Personally, I have been calling it out for years, but now the French competition authority, also known as Autorité de la Concurrence, has also expressed concern about high and opaque commissions in the buying and selling of real estate. They call for stricter supervision of professionals in the sector.

According to the Autorité de la Concurrence, the average commissions charged in France in 2022 were as high as 5.78% of the sale price, while in the rest of the European Union the percentage was less than 4%.

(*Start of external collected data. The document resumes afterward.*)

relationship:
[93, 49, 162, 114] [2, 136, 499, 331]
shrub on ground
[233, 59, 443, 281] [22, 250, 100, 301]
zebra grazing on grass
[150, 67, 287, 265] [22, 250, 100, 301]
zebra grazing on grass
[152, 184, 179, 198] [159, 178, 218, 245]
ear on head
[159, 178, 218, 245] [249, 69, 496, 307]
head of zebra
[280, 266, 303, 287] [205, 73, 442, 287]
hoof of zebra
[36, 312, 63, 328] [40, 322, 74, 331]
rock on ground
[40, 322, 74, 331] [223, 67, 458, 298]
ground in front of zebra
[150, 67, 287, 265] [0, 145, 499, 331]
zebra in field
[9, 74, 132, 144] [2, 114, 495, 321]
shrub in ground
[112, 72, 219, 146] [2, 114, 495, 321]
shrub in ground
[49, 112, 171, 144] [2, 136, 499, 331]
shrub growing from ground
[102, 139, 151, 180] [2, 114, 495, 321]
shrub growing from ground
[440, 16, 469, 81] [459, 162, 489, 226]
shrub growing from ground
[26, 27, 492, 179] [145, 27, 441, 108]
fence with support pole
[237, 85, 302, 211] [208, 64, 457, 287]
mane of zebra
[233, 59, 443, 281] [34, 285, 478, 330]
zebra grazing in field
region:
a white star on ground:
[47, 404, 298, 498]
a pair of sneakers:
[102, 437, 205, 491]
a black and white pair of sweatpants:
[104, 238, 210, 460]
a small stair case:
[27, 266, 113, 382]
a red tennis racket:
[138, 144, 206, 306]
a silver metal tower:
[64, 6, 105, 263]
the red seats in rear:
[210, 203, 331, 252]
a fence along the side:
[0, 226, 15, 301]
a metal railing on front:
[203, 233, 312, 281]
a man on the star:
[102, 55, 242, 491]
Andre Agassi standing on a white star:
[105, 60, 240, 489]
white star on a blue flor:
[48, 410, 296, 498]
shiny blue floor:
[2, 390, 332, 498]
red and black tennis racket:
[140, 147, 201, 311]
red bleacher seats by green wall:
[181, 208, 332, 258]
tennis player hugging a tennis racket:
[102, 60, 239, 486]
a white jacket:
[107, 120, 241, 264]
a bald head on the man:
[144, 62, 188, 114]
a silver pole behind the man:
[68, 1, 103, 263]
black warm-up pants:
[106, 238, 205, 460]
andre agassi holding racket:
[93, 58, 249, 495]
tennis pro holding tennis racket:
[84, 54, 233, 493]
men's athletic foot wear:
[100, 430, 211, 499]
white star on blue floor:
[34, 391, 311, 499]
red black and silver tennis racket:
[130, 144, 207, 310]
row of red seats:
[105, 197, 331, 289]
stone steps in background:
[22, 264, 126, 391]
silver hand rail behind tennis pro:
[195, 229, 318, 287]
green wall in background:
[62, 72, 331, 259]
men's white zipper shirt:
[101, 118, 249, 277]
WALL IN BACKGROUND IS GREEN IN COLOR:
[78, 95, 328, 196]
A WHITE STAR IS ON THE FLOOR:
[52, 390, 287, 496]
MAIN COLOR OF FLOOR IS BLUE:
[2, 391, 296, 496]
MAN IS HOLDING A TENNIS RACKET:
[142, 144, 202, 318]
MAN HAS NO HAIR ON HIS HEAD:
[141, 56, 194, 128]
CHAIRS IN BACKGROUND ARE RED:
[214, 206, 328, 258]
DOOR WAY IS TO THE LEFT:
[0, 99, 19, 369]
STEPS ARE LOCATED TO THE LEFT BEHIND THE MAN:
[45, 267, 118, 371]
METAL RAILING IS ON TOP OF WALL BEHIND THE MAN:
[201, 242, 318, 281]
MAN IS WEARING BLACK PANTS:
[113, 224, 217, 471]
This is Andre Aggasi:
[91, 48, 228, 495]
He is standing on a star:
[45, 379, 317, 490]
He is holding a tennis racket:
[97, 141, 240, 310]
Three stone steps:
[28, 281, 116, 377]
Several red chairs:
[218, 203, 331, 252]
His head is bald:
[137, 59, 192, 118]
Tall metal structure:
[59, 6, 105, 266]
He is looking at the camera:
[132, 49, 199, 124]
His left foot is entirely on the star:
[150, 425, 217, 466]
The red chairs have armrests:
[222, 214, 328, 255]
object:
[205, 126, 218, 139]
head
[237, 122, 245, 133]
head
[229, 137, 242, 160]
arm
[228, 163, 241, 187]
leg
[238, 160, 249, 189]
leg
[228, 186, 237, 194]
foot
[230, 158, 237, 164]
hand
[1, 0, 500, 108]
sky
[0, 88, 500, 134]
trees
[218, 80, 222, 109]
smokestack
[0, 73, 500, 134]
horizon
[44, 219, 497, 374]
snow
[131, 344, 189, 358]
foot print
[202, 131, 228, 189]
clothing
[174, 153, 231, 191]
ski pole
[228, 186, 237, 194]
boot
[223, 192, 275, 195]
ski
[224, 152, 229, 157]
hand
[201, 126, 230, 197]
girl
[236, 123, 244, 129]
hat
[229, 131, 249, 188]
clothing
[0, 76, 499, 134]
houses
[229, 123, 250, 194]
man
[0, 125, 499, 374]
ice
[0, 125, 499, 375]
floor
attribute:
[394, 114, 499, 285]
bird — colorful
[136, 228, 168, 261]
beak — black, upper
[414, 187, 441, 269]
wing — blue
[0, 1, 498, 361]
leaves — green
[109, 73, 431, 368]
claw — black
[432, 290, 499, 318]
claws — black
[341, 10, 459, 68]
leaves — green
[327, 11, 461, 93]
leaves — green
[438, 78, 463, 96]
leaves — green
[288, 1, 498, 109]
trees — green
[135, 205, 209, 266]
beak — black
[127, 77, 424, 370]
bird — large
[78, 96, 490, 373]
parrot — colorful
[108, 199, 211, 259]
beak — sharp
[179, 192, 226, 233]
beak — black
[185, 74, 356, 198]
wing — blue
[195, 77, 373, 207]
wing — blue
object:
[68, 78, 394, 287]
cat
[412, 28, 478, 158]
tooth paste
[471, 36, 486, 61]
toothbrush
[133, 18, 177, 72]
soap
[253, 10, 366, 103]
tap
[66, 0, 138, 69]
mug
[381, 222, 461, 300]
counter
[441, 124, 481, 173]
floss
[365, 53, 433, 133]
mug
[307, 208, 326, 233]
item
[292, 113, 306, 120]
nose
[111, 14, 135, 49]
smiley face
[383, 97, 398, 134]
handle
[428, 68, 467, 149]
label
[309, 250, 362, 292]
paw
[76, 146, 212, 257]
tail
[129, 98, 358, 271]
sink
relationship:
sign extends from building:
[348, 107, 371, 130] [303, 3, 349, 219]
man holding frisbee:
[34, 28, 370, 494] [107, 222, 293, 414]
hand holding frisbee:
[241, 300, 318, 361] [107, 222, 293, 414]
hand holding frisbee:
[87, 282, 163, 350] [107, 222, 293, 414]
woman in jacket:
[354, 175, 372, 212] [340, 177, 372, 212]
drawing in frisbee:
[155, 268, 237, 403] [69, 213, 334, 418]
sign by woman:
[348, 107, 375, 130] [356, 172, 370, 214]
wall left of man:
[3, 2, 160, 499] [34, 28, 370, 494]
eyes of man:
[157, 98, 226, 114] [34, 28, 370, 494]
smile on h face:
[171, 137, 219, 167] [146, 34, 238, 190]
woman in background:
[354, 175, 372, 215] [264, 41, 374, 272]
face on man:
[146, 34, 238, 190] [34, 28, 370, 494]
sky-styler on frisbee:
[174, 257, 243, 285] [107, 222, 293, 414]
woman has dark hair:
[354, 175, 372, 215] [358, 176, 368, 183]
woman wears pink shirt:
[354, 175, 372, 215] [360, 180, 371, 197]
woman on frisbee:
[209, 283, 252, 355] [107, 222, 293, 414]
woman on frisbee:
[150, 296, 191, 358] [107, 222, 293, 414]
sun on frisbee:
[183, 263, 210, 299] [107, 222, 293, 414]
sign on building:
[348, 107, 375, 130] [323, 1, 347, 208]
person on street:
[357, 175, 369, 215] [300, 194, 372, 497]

In 2022, the French government asked the Autorité de la Concurrence to investigate the issue, particularly because of the changes occurring in the real estate brokerage market – the services offered by players to bring buyers and sellers together. The competition authority identified several problems, including the opacity of tariffs, unequal information between market players and the fact that they are not all assessed in the same way by the ‘Loi Hoguet’ law, which has been regulating property sales since the 1970s.

These problems have arisen particularly with the emergence of “new professions” in the real estate sector, such as online brokers and “real estate coaches”. These professions are not subject to the same legal regulations as traditional real estate agents, but they can get commissions from estate agents. Sometimes their services are charged in an opaque way as part of the commission.

According to the French competition authority, high commissions are a burden on consumers in France. They have calculated that households could save almost €3 billion a year if commissions were brought in line with the European Union average. That is why the Autorité de la Concurrence is proposing a reform that would give households more choice in deciding which tasks they want to do themselves and which they want to leave to intermediaries. They propose to draw up a detailed list of services provided by professionals and to standardise the rules for advertising, especially online. They also want to make public the real estate data that notaries already hold on sale prices and commissions.

The aim of these proposed measures is to reduce information asymmetry and make the application of the Hoguet Act clearer. The French competition authority has submitted its recommendations to the Ministry of Economy.

Whether it will help I doubt, because there are complex causes behind high prices, including people’s habit of offering their homes through multiple estate agents. If everyone wants to earn a living, people have to use fewer estate agents and so estate agents have to disappear. If this does not happen, prices will remain high.